Stephen M. Schleicher, MD, MBA, chief medical officer at Tennessee Oncology, discusses the present state of value-based oncology care and what the future may bring when the Enhancing Oncology Model kicks off on July 1.
In this interview from our recent Institute for Value-Based Medicine® meeting in New York City on February 8, Stephen M. Schleicher, MD, MBA, chief medical officer at Tennessee Oncology, discusses the present state of value-based oncology care and what the future may bring when the Enhancing Oncology Model (EOM) kicks off on July 1.
Transcript
What is the current state of value-based care in oncology, and what are some top priorities of the EOM that hope to improve upon the OCM?
We’re in this interesting, I call it almost an inflection point in value-based care in oncology. You have the Medicare models: OCM [Oncology Care Model], obviously, the large one, and then EOM coming, which is going to be much smaller, probably about half the patients. The devil is still going to be in the details. We’re still awaiting practice-specific baseline data to get a better understanding of how our practice, Tennessee Oncology, will do on that. We’re obviously very committed to value-based care but need to see the details.

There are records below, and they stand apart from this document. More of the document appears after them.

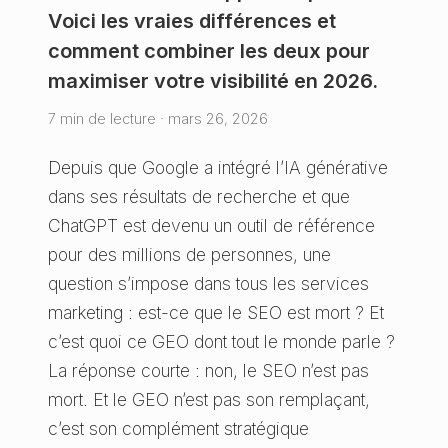
Voici les vraies différences et
comment combiner les deux pour
maximiser votre visibilité en 2026.
7 min de lecture · mars 26, 2026
Depuis que Google a intégré l’IA générative
dans ses résultats de recherche et que
ChatGPT est devenu un outil de référence
pour des millions de personnes, une
question s’impose dans tous les services
marketing : est-ce que le SEO est mort ? Et
c’est quoi ce GEO dont tout le monde parle ?
La réponse courte : non, le SEO n’est pas
mort. Et le GEO n’est pas son remplaçant,
c’est son complément stratégique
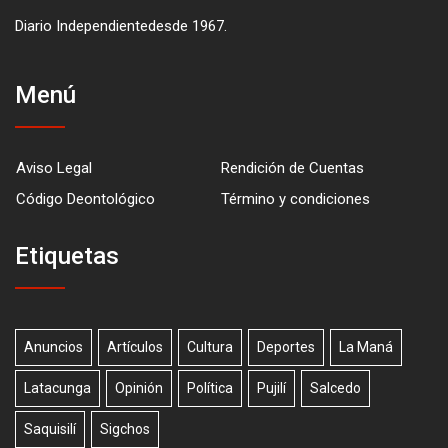
Diario Independientedesde 1967.
Menú
Aviso Legal
Rendición de Cuentas
Código Deontológico
Término y condiciones
Etiquetas
Anuncios
Artículos
Cultura
Deportes
La Maná
Latacunga
Opinión
Política
Pujilí
Salcedo
Saquisilí
Sigchos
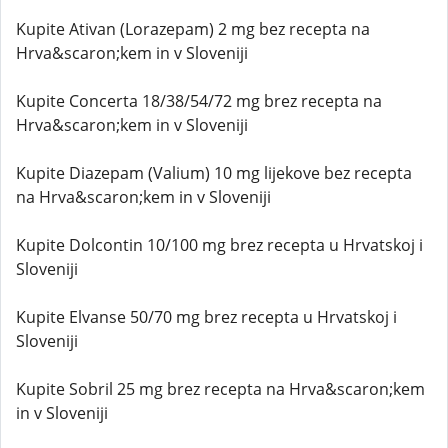
Kupite Ativan (Lorazepam) 2 mg bez recepta na
Hrva&scaron;kem in v Sloveniji
Kupite Concerta 18/38/54/72 mg brez recepta na
Hrva&scaron;kem in v Sloveniji
Kupite Diazepam (Valium) 10 mg lijekove bez recepta
na Hrva&scaron;kem in v Sloveniji
Kupite Dolcontin 10/100 mg brez recepta u Hrvatskoj i
Sloveniji
Kupite Elvanse 50/70 mg brez recepta u Hrvatskoj i
Sloveniji
Kupite Sobril 25 mg brez recepta na Hrva&scaron;kem
in v Sloveniji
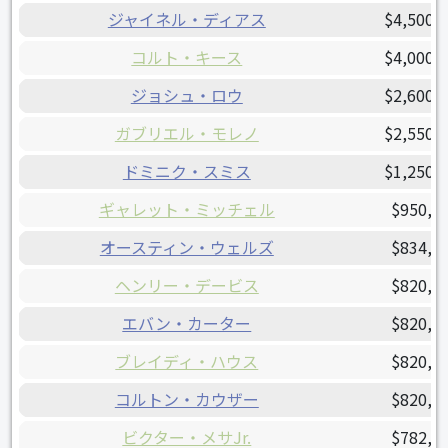
ジャイネル・ディアス
$4,500,
コルト・キース
$4,000,
ジョシュ・ロウ
$2,600,
ガブリエル・モレノ
$2,550,
ドミニク・スミス
$1,250,
ギャレット・ミッチェル
$950,0
オースティン・ウェルズ
$834,0
ヘンリー・デービス
$820,0
エバン・カーター
$820,0
ブレイディ・ハウス
$820,0
コルトン・カウザー
$820,0
ビクター・メサJr.
$782,5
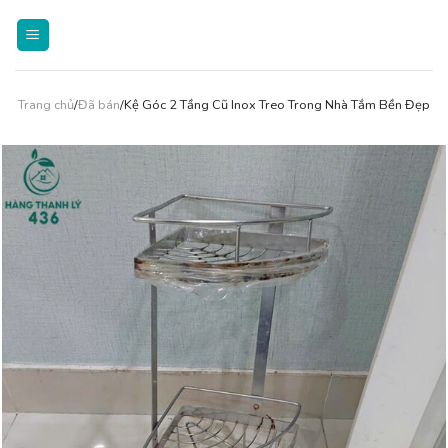
Skip
to
content
Trang chủ
/
Đã bán
/Kệ Góc 2 Tầng Cũ Inox Treo Trong Nhà Tắm Bền Đẹp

But around that, things are changing. Medicare Advantage [MA] is blowing up. You saw the $10 billion Oak Street acquisition that just happened with CVS. All these risk-bearing entities that are not really touching oncology yet are growing up all around us, and what is the current oncology platforms’ play with that? The ones that are very invested in value-based care, they're gonna be new partnerships. And I'm not trying to speak ahead as if I know something that no one else knows, nothing like that. But you can imagine this ecosystem, where risk-based care is growing all around us—including the explosion of MA, which is capitated—and oncologists currently kind of in silo, understanding value-based care with OCM and all these medical homes. Ours is BlueCross, Astera has done a bundle with Horizon. So all these things happening and how does it come together one day.
That's what I'm excited about in value-based care. Over the next 5 years as these consolidated, value-based care, largely primary care companies that manage the entire population, how does cancer fall into that? That's where I think value-based care is really going to change over the next 2, 5 years, or even longer.